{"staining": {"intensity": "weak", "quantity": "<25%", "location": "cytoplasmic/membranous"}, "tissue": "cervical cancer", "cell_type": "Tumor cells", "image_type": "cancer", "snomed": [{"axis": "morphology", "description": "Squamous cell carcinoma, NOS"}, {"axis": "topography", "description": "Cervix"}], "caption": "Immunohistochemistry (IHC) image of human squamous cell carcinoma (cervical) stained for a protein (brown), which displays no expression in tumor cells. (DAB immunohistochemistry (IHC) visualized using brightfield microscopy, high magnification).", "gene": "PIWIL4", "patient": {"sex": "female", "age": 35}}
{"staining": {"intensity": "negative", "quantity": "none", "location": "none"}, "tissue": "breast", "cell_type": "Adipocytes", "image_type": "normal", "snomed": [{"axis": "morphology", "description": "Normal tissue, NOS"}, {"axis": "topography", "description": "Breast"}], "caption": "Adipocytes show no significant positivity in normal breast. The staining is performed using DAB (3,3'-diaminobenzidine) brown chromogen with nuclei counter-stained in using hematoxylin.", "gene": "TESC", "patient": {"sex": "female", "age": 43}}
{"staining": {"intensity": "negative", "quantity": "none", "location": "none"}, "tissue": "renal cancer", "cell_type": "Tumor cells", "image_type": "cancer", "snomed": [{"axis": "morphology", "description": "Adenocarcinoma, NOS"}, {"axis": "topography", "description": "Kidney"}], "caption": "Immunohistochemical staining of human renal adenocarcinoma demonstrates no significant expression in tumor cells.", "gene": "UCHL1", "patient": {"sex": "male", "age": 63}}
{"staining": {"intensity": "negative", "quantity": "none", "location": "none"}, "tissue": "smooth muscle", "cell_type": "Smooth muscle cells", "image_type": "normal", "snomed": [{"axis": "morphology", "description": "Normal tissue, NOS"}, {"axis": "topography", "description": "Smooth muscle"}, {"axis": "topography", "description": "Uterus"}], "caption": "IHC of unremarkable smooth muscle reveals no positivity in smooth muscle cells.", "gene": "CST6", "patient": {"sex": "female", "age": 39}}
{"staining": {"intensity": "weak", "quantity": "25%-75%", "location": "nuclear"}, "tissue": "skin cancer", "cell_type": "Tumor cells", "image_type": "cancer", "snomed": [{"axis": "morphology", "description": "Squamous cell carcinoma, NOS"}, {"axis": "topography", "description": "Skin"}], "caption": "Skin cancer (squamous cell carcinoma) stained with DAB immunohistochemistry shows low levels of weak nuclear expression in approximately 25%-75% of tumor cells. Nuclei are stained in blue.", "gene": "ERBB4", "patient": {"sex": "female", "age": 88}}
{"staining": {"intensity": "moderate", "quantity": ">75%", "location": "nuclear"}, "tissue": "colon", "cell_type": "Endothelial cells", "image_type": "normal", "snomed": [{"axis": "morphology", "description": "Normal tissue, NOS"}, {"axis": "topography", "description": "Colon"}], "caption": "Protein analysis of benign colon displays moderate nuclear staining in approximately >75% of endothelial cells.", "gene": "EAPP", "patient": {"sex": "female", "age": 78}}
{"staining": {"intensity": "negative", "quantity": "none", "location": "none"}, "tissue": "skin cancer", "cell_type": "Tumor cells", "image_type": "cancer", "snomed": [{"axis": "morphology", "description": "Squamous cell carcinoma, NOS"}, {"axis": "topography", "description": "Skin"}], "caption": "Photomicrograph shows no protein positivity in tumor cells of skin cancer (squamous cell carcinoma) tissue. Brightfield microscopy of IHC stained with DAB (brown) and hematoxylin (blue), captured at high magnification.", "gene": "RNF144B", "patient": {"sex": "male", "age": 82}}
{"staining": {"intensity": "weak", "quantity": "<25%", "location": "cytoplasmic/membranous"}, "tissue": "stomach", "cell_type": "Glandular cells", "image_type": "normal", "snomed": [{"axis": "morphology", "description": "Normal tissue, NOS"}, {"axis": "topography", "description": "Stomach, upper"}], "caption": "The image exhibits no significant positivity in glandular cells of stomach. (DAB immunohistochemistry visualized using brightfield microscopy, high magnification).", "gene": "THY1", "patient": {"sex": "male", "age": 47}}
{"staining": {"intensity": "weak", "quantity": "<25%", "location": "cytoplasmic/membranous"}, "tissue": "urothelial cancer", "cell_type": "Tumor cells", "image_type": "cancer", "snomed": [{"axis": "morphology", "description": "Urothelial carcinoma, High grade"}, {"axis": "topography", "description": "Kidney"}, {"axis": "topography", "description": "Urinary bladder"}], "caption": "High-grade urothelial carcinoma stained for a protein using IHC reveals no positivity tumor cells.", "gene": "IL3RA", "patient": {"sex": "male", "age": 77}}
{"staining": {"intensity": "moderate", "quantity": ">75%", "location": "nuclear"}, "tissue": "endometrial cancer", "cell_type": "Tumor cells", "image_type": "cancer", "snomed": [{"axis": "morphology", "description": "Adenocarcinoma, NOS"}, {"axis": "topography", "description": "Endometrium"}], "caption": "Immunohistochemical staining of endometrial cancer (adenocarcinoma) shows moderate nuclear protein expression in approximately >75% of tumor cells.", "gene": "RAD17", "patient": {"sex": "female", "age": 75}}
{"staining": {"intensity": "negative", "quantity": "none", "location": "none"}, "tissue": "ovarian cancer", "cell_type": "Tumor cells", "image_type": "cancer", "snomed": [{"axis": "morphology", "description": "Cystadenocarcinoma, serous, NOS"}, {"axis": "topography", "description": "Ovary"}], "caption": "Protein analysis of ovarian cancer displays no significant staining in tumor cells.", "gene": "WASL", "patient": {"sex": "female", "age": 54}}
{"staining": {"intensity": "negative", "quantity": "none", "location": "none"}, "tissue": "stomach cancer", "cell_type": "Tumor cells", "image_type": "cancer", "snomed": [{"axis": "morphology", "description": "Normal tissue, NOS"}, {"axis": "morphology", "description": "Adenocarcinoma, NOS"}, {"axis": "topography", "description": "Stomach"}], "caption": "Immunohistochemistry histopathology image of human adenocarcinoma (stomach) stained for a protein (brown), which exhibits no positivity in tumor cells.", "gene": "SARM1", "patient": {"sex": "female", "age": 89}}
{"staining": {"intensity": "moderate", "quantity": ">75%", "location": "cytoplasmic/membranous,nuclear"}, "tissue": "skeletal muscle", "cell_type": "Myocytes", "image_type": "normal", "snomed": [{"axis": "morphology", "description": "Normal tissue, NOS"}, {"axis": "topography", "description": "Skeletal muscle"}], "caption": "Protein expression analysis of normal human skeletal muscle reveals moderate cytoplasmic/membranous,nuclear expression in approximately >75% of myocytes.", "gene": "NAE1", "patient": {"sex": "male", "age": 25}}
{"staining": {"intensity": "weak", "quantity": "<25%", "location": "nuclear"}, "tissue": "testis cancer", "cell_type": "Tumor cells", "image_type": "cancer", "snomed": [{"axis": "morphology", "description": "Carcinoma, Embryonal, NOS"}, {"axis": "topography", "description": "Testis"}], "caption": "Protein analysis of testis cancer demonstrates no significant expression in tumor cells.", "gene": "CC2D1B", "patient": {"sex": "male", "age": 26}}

- What you will do: Copy out every entry, keeping each line exactly as it is.

- Written answer:
{"staining": {"intensity": "weak", "quantity": "<25%", "location": "cytoplasmic/membranous"}, "tissue": "cervical cancer", "cell_type": "Tumor cells", "image_type": "cancer", "snomed": [{"axis": "morphology", "description": "Squamous cell carcinoma, NOS"}, {"axis": "topography", "description": "Cervix"}], "caption": "Immunohistochemistry (IHC) image of human squamous cell carcinoma (cervical) stained for a protein (brown), which displays no expression in tumor cells. (DAB immunohistochemistry (IHC) visualized using brightfield microscopy, high magnification).", "gene": "PIWIL4", "patient": {"sex": "female", "age": 35}}
{"staining": {"intensity": "negative", "quantity": "none", "location": "none"}, "tissue": "breast", "cell_type": "Adipocytes", "image_type": "normal", "snomed": [{"axis": "morphology", "description": "Normal tissue, NOS"}, {"axis": "topography", "description": "Breast"}], "caption": "Adipocytes show no significant positivity in normal breast. The staining is performed using DAB (3,3'-diaminobenzidine) brown chromogen with nuclei counter-stained in using hematoxylin.", "gene": "TESC", "patient": {"sex": "female", "age": 43}}
{"staining": {"intensity": "negative", "quantity": "none", "location": "none"}, "tissue": "renal cancer", "cell_type": "Tumor cells", "image_type": "cancer", "snomed": [{"axis": "morphology", "description": "Adenocarcinoma, NOS"}, {"axis": "topography", "description": "Kidney"}], "caption": "Immunohistochemical staining of human renal adenocarcinoma demonstrates no significant expression in tumor cells.", "gene": "UCHL1", "patient": {"sex": "male", "age": 63}}
{"staining": {"intensity": "negative", "quantity": "none", "location": "none"}, "tissue": "smooth muscle", "cell_type": "Smooth muscle cells", "image_type": "normal", "snomed": [{"axis": "morphology", "description": "Normal tissue, NOS"}, {"axis": "topography", "description": "Smooth muscle"}, {"axis": "topography", "description": "Uterus"}], "caption": "IHC of unremarkable smooth muscle reveals no positivity in smooth muscle cells.", "gene": "CST6", "patient": {"sex": "female", "age": 39}}
{"staining": {"intensity": "weak", "quantity": "25%-75%", "location": "nuclear"}, "tissue": "skin cancer", "cell_type": "Tumor cells", "image_type": "cancer", "snomed": [{"axis": "morphology", "description": "Squamous cell carcinoma, NOS"}, {"axis": "topography", "description": "Skin"}], "caption": "Skin cancer (squamous cell carcinoma) stained with DAB immunohistochemistry shows low levels of weak nuclear expression in approximately 25%-75% of tumor cells. Nuclei are stained in blue.", "gene": "ERBB4", "patient": {"sex": "female", "age": 88}}
{"staining": {"intensity": "moderate", "quantity": ">75%", "location": "nuclear"}, "tissue": "colon", "cell_type": "Endothelial cells", "image_type": "normal", "snomed": [{"axis": "morphology", "description": "Normal tissue, NOS"}, {"axis": "topography", "description": "Colon"}], "caption": "Protein analysis of benign colon displays moderate nuclear staining in approximately >75% of endothelial cells.", "gene": "EAPP", "patient": {"sex": "female", "age": 78}}
{"staining": {"intensity": "negative", "quantity": "none", "location": "none"}, "tissue": "skin cancer", "cell_type": "Tumor cells", "image_type": "cancer", "snomed": [{"axis": "morphology", "description": "Squamous cell carcinoma, NOS"}, {"axis": "topography", "description": "Skin"}], "caption": "Photomicrograph shows no protein positivity in tumor cells of skin cancer (squamous cell carcinoma) tissue. Brightfield microscopy of IHC stained with DAB (brown) and hematoxylin (blue), captured at high magnification.", "gene": "RNF144B", "patient": {"sex": "male", "age": 82}}
{"staining": {"intensity": "weak", "quantity": "<25%", "location": "cytoplasmic/membranous"}, "tissue": "stomach", "cell_type": "Glandular cells", "image_type": "normal", "snomed": [{"axis": "morphology", "description": "Normal tissue, NOS"}, {"axis": "topography", "description": "Stomach, upper"}], "caption": "The image exhibits no significant positivity in glandular cells of stomach. (DAB immunohistochemistry visualized using brightfield microscopy, high magnification).", "gene": "THY1", "patient": {"sex": "male", "age": 47}}
{"staining": {"intensity": "weak", "quantity": "<25%", "location": "cytoplasmic/membranous"}, "tissue": "urothelial cancer", "cell_type": "Tumor cells", "image_type": "cancer", "snomed": [{"axis": "morphology", "description": "Urothelial carcinoma, High grade"}, {"axis": "topography", "description": "Kidney"}, {"axis": "topography", "description": "Urinary bladder"}], "caption": "High-grade urothelial carcinoma stained for a protein using IHC reveals no positivity tumor cells.", "gene": "IL3RA", "patient": {"sex": "male", "age": 77}}
{"staining": {"intensity": "moderate", "quantity": ">75%", "location": "nuclear"}, "tissue": "endometrial cancer", "cell_type": "Tumor cells", "image_type": "cancer", "snomed": [{"axis": "morphology", "description": "Adenocarcinoma, NOS"}, {"axis": "topography", "description": "Endometrium"}], "caption": "Immunohistochemical staining of endometrial cancer (adenocarcinoma) shows moderate nuclear protein expression in approximately >75% of tumor cells.", "gene": "RAD17", "patient": {"sex": "female", "age": 75}}
{"staining": {"intensity": "negative", "quantity": "none", "location": "none"}, "tissue": "ovarian cancer", "cell_type": "Tumor cells", "image_type": "cancer", "snomed": [{"axis": "morphology", "description": "Cystadenocarcinoma, serous, NOS"}, {"axis": "topography", "description": "Ovary"}], "caption": "Protein analysis of ovarian cancer displays no significant staining in tumor cells.", "gene": "WASL", "patient": {"sex": "female", "age": 54}}
{"staining": {"intensity": "negative", "quantity": "none", "location": "none"}, "tissue": "stomach cancer", "cell_type": "Tumor cells", "image_type": "cancer", "snomed": [{"axis": "morphology", "description": "Normal tissue, NOS"}, {"axis": "morphology", "description": "Adenocarcinoma, NOS"}, {"axis": "topography", "description": "Stomach"}], "caption": "Immunohistochemistry histopathology image of human adenocarcinoma (stomach) stained for a protein (brown), which exhibits no positivity in tumor cells.", "gene": "SARM1", "patient": {"sex": "female", "age": 89}}
{"staining": {"intensity": "moderate", "quantity": ">75%", "location": "cytoplasmic/membranous,nuclear"}, "tissue": "skeletal muscle", "cell_type": "Myocytes", "image_type": "normal", "snomed": [{"axis": "morphology", "description": "Normal tissue, NOS"}, {"axis": "topography", "description": "Skeletal muscle"}], "caption": "Protein expression analysis of normal human skeletal muscle reveals moderate cytoplasmic/membranous,nuclear expression in approximately >75% of myocytes.", "gene": "NAE1", "patient": {"sex": "male", "age": 25}}
{"staining": {"intensity": "weak", "quantity": "<25%", "location": "nuclear"}, "tissue": "testis cancer", "cell_type": "Tumor cells", "image_type": "cancer", "snomed": [{"axis": "morphology", "description": "Carcinoma, Embryonal, NOS"}, {"axis": "topography", "description": "Testis"}], "caption": "Protein analysis of testis cancer demonstrates no significant expression in tumor cells.", "gene": "CC2D1B", "patient": {"sex": "male", "age": 26}}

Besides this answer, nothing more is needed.